→ Exercise goal
Once you reach the line with "include onboarding, performance" in the material below, copy each line exactly up to and including the line with "that Japanese knotweed", and skip the pictures.

→ Input data
· · ·

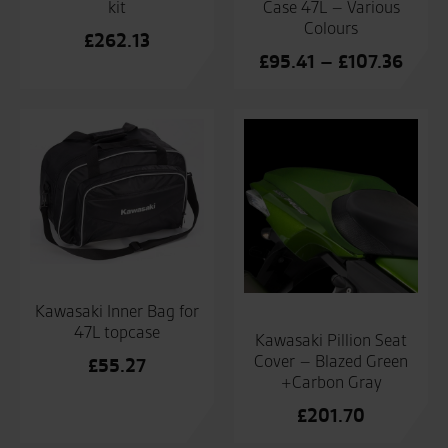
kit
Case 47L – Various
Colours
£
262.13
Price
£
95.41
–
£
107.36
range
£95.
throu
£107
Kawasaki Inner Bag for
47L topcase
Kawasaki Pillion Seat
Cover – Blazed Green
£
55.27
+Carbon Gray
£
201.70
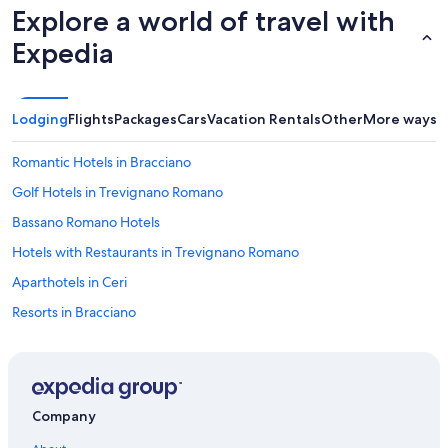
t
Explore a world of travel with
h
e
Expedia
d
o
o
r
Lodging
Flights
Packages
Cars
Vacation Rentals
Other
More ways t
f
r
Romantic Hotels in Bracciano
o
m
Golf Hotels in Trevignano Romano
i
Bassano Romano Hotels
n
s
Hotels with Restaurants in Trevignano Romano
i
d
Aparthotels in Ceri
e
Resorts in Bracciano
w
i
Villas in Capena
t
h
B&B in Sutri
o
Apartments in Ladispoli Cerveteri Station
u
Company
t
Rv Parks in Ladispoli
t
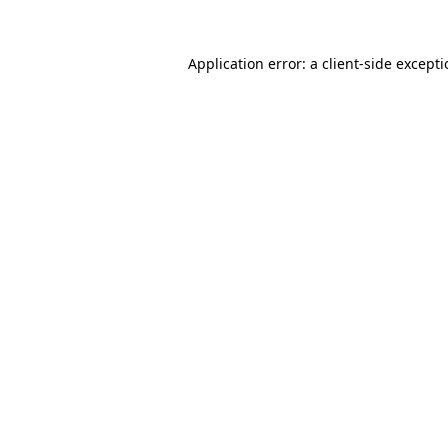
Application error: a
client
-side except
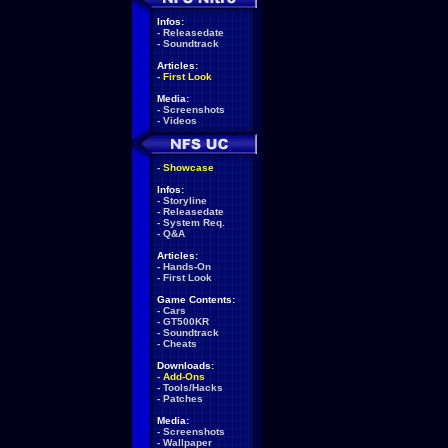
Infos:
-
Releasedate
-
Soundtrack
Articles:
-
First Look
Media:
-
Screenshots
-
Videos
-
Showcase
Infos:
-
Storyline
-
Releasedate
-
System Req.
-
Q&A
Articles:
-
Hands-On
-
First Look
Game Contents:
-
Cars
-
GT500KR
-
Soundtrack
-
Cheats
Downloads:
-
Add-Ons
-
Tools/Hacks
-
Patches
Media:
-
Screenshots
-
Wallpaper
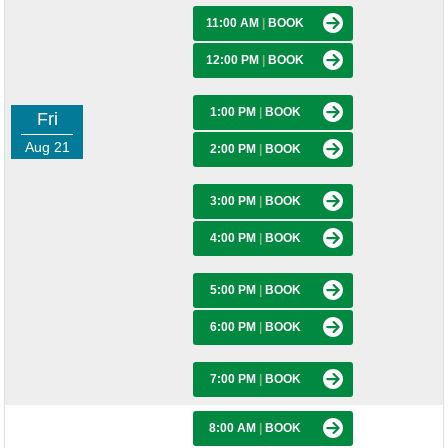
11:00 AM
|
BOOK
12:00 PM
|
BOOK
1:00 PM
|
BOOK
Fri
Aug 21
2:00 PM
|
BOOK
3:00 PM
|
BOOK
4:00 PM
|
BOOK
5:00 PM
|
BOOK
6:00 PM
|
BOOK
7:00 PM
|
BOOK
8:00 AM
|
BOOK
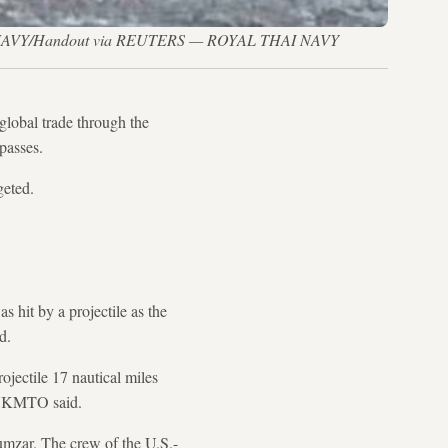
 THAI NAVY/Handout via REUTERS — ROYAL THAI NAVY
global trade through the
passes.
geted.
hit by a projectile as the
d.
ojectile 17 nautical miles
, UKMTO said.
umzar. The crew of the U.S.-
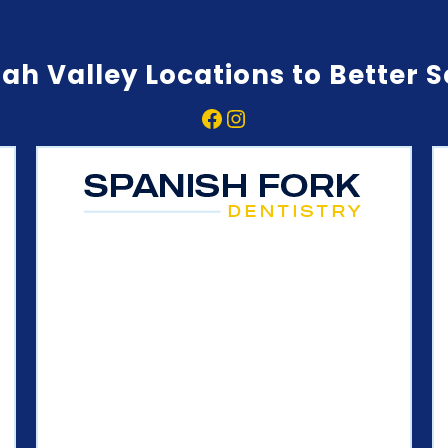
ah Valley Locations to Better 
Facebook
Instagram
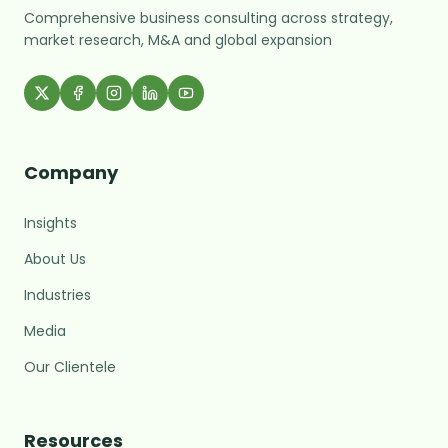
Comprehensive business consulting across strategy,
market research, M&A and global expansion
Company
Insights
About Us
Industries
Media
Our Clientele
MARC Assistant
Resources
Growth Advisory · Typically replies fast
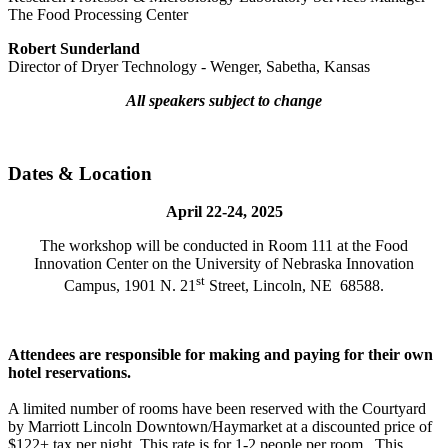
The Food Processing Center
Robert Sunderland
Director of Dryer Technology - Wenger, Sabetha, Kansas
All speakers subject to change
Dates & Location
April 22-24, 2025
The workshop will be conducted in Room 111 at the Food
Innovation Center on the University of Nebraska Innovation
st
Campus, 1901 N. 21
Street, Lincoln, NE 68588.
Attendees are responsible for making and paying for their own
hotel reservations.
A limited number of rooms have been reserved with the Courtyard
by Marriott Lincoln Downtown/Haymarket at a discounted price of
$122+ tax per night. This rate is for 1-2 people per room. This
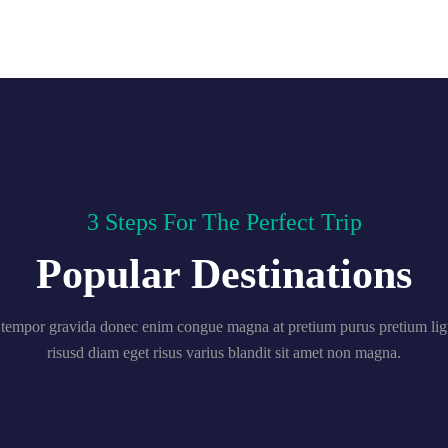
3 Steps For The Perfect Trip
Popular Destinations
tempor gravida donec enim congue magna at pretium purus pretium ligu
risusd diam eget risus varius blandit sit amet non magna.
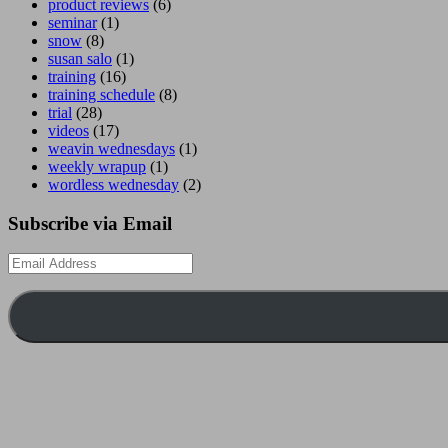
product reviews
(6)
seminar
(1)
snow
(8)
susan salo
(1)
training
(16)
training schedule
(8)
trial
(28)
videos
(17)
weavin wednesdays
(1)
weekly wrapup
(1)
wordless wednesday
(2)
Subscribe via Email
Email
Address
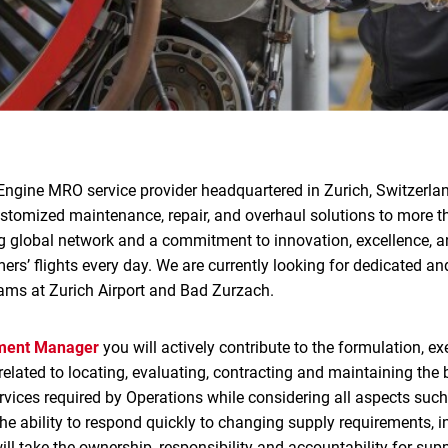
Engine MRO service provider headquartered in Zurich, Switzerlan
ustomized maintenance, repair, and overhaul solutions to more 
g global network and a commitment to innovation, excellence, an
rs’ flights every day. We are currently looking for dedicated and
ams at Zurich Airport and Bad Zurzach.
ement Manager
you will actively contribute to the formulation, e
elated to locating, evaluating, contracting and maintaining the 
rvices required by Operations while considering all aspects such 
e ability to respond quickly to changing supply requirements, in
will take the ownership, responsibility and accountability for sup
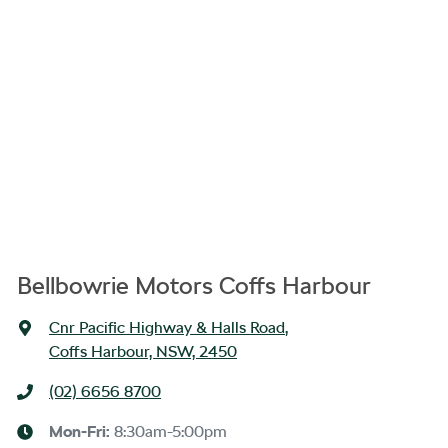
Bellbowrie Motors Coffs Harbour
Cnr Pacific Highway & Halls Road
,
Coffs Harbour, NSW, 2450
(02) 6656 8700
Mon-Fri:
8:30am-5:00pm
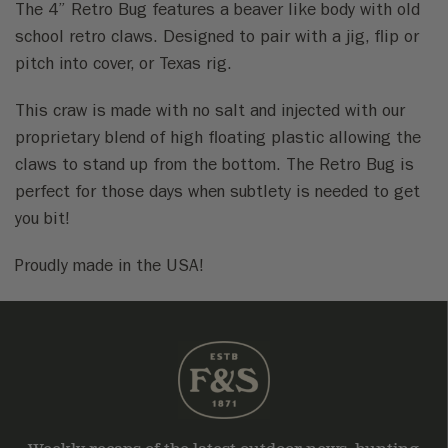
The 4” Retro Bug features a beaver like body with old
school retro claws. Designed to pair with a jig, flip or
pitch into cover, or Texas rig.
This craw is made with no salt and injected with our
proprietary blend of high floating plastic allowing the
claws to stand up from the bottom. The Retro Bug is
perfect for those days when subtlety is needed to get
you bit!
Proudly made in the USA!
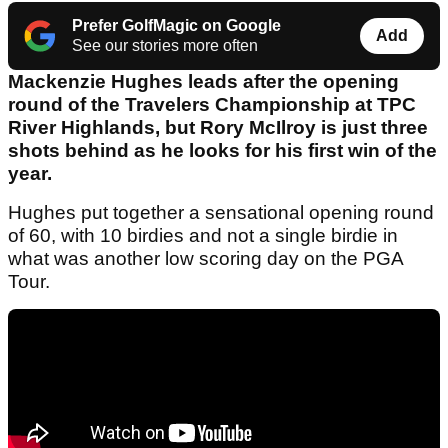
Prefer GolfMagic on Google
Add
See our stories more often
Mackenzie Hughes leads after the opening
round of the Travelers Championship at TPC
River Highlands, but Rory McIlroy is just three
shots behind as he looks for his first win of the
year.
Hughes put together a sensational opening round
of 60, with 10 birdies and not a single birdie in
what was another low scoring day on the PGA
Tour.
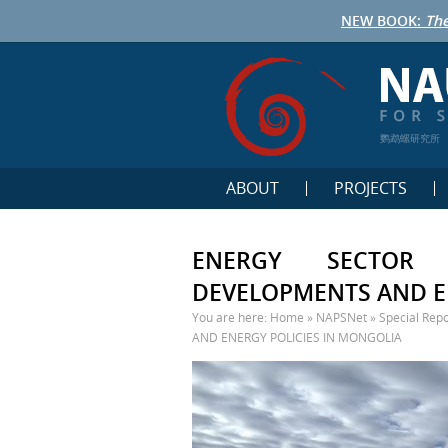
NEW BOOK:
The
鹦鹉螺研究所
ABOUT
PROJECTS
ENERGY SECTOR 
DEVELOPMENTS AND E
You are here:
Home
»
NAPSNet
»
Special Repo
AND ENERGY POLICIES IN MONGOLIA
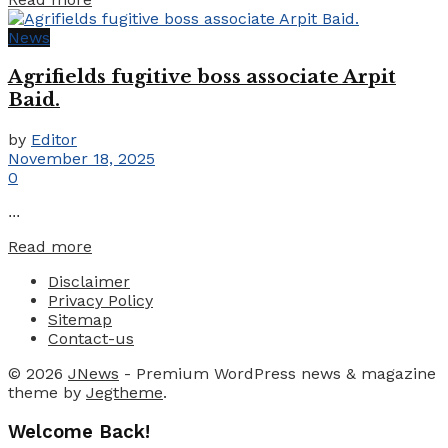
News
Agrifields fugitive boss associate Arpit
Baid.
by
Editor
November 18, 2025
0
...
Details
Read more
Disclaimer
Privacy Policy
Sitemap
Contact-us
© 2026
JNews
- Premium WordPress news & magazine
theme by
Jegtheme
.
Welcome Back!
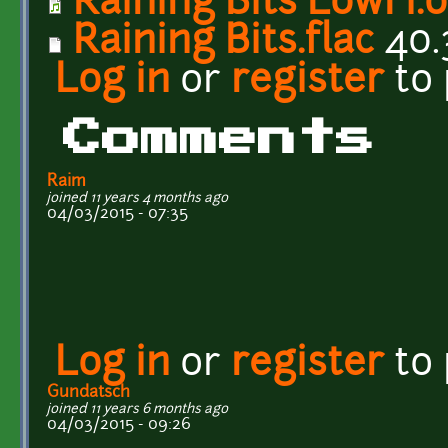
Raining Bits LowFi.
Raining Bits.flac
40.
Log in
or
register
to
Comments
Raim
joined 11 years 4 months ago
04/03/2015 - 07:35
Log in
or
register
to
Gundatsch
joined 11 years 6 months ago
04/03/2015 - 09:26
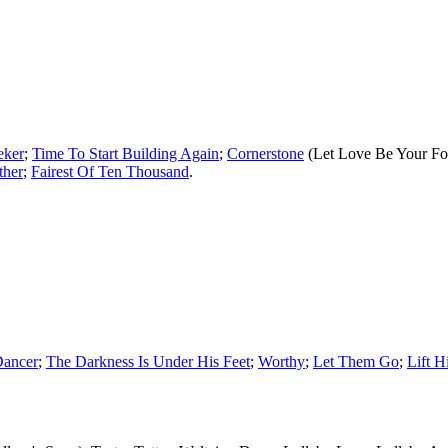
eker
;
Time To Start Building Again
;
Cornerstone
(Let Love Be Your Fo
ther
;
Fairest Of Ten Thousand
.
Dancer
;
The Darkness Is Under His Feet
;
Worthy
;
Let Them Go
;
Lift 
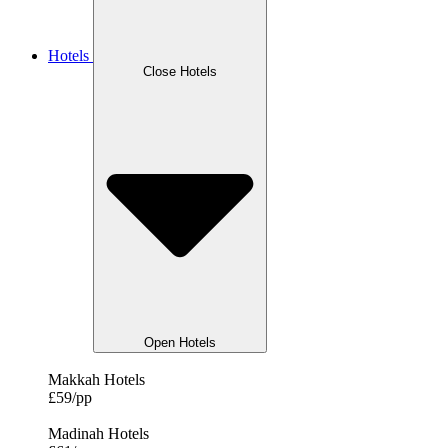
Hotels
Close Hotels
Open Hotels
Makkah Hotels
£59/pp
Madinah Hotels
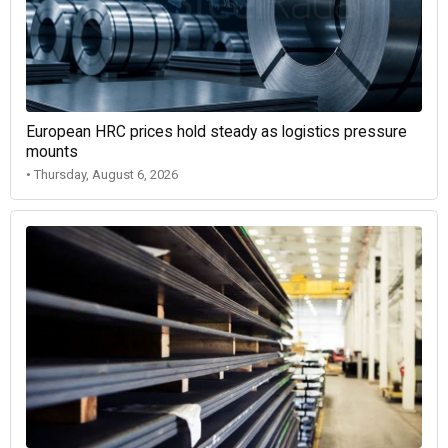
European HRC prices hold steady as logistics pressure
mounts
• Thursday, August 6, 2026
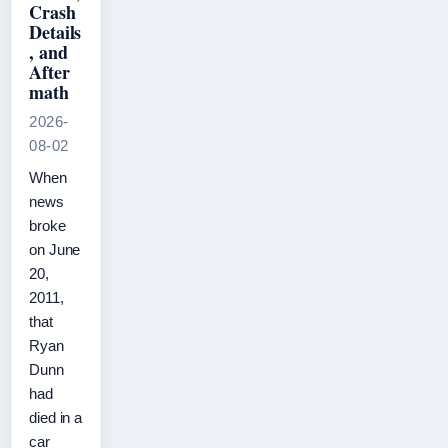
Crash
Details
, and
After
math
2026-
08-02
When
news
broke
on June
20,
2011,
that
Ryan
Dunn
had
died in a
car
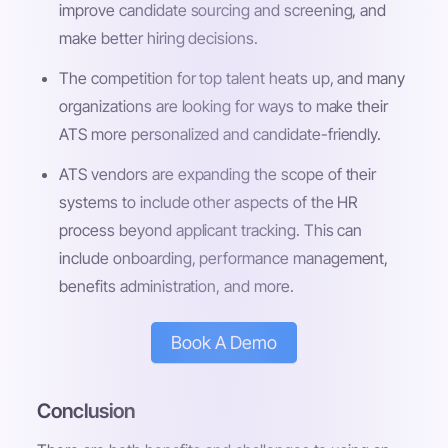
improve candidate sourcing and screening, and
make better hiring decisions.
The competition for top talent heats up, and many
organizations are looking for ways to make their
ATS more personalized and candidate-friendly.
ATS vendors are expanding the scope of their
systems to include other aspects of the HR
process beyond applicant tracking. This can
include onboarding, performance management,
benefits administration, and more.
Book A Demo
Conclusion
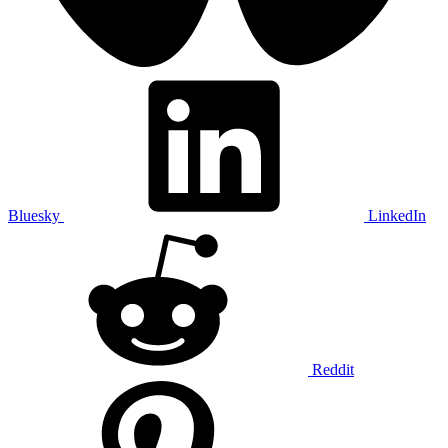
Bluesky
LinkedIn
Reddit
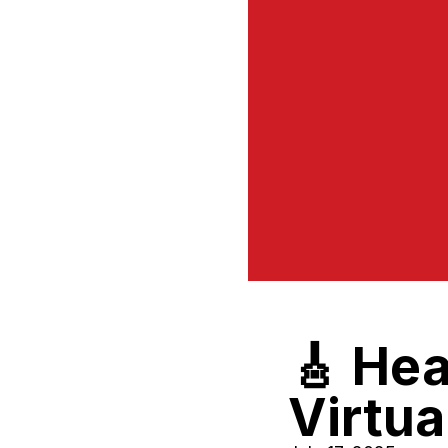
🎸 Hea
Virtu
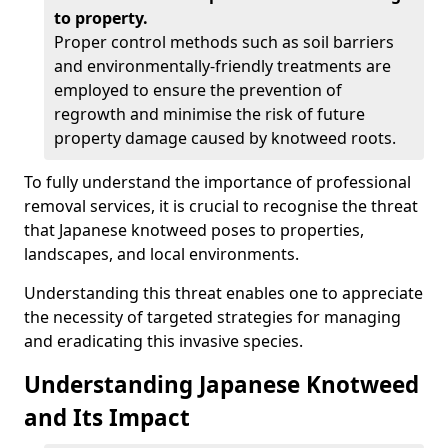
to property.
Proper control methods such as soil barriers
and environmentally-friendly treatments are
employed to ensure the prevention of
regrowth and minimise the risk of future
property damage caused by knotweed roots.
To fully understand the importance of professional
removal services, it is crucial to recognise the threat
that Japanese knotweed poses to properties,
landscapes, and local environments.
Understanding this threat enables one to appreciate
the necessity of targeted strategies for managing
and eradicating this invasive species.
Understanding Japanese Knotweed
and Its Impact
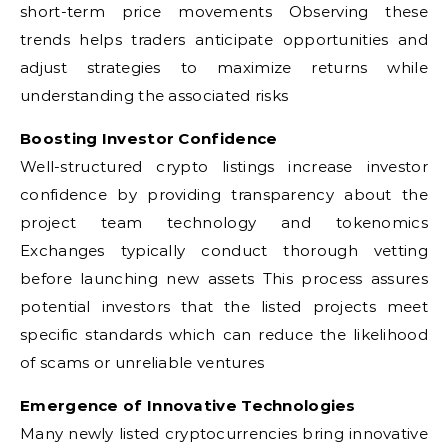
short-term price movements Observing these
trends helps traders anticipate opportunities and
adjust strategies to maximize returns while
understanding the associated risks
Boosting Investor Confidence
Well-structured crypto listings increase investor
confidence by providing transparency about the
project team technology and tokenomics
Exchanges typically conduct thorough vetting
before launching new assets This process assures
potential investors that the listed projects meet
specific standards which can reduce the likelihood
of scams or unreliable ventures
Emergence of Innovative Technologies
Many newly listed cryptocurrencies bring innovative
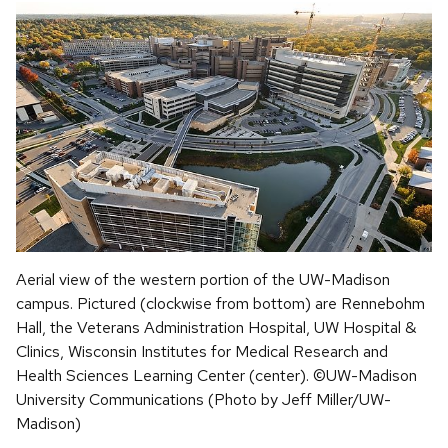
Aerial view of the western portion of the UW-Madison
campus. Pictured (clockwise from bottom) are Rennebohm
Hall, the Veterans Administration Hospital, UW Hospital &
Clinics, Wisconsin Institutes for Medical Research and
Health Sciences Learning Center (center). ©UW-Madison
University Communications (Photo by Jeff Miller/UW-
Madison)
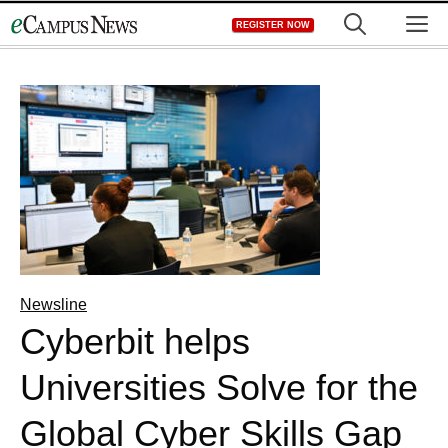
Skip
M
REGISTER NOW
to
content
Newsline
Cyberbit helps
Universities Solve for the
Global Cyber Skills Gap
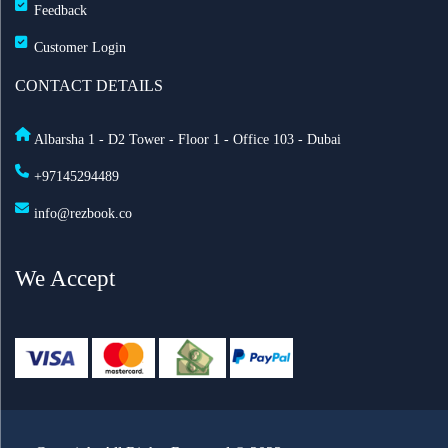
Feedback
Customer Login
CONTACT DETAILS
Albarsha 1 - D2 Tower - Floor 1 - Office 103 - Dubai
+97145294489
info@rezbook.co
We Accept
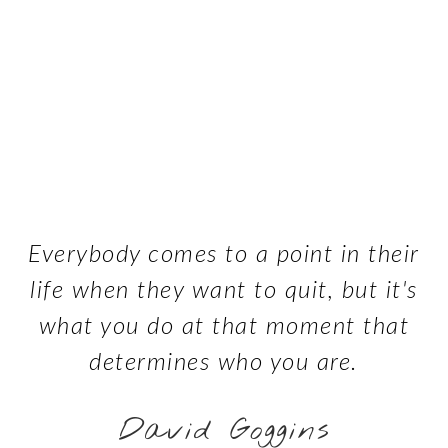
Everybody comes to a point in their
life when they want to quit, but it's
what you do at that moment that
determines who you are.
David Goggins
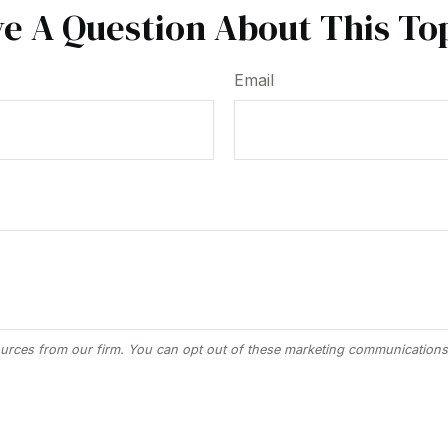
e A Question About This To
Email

· · ·

→ Written reply
include onboarding, performance management,
benefits administration, and more.
Book A Demo
Conclusion
Bluesky
LinkedIn
Reddit
🎸 Hea
Virtu
to property.
Proper control methods such as soil barriers
and environmentally-friendly treatments are
employed to ensure the prevention of
regrowth and minimise the risk of future
property damage caused by knotweed roots.
To fully understand the importance of professional
removal services, it is crucial to recognise the threat
that Japanese knotweed poses to properties,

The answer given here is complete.